[BEGIN Passage shown]
Amongst all this criticism, however, Dubai thrived. Billions of dollars of investments came flooding to Dubai from neighbouring markets like Kuwait, Iran and Saudi Arabia. With 9/11 making investment in the United States and the west both less attractive and more difficult, due to the Patriot Act and tougher Anti-Money Laundering rules, Dubai was seen as a ‘safe’, local option where Arabs could invest in Arab-friendly investments. Wealthy businessmen from Russia, China, India and other states flocked to Dubai as a gateway for access to new markets, and for investment in the booming property and capital markets sector of Dubai. For foreigners, this was the very first time that they were allowed to invest in the Middle-East property markets, and stock markets. Indeed, in most Gulf States non-Arabs still are not allowed to own property, run a business or invest in a local company.
Dubai became on veritable oasis of business activity. Luxury vehicles and goods flooded in, businesses boomed, private equity funds abounded and the real-estate boom went from great to superheated. Then one day in 2009 it all came crashing down…
Some would point the finger and blame the Global Economic Crisis, and to some extent this was a factor in Dubai’s downfall. Many of the doubters and critics of Dubai would point and say “see we told you so…”. The fact is that in many ways Dubai is a victim of its own success. The first truly free real-estate investment market in the Gulf was attractive to investors all around the world, but with limited supply and so many investment dollars coming in, it is not surprising that the market became overheated. With some property prices increasing 200% in value just within months, the growth was ridiculously unsustainable. Landlords who bought in early were able to increase rents by 400-600% in just the space of 3-4 years. Emiratis who had preferential purchase options for freehold developments, and early adopters who came in prior to 2005, found their property investments of just US$100,000 in value, suddenly return US$1-2m in margin on the property. It was crazy stuff. Speculators reigned supreme and the market kept telling us that it was ok, because Dubai was ‘different’.
Massive injection of petro-dollar profits from Dubai’s neighbours (Dubai has almost no GDP from oil related product) and massive speculation on the property market then flowed on to almost every area of the economy. Inflation rose to 15-16% (some might say it was much higher than the official figures) and everything else followed, including salaries, housing costs, school fees, and credit card debt. Thus, when the GEC hit, the property bubble collapsed, the economic engine that was Dubai was completely unsustainable.
Major Dubai brands like Nakheel Properties (part of Dubai World) the creator of the “world” and other massive developments, were suddenly hit with massive financial troubles. While the PR machine went into overdrive in Dubai claiming everything was normal, development and project management companies in partnership with Nakheel, Limitless and other major names, suddenly started to collapse due to the Dubai World subsidiaries not making payments on time. Billions of dollars worth of contracts started to fall apart. All the while being denied by the locals.
[END Passage shown]
[BEGIN Extracted material]
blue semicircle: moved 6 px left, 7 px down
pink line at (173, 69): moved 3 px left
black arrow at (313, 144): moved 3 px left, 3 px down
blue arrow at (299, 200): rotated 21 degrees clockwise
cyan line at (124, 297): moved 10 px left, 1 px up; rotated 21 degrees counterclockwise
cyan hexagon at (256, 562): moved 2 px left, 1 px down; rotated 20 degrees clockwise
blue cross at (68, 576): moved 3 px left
[END Extracted material]
Tasks to perform:
• A. According to the passage on Dubai's boom and collapse, which things followed the rise in inflation?
• B. Copy all seven entries describing how the shapes moved or turned, keeping every line identical.
The passage about Dubai and the entries listing shape movements come from unrelated sources.

Solutions to the tasks:
• A. Salaries, housing costs, school fees, and credit card debt.

• B.
blue semicircle: moved 6 px left, 7 px down
pink line at (173, 69): moved 3 px left
black arrow at (313, 144): moved 3 px left, 3 px down
blue arrow at (299, 200): rotated 21 degrees clockwise
cyan line at (124, 297): moved 10 px left, 1 px up; rotated 21 degrees counterclockwise
cyan hexagon at (256, 562): moved 2 px left, 1 px down; rotated 20 degrees clockwise
blue cross at (68, 576): moved 3 px left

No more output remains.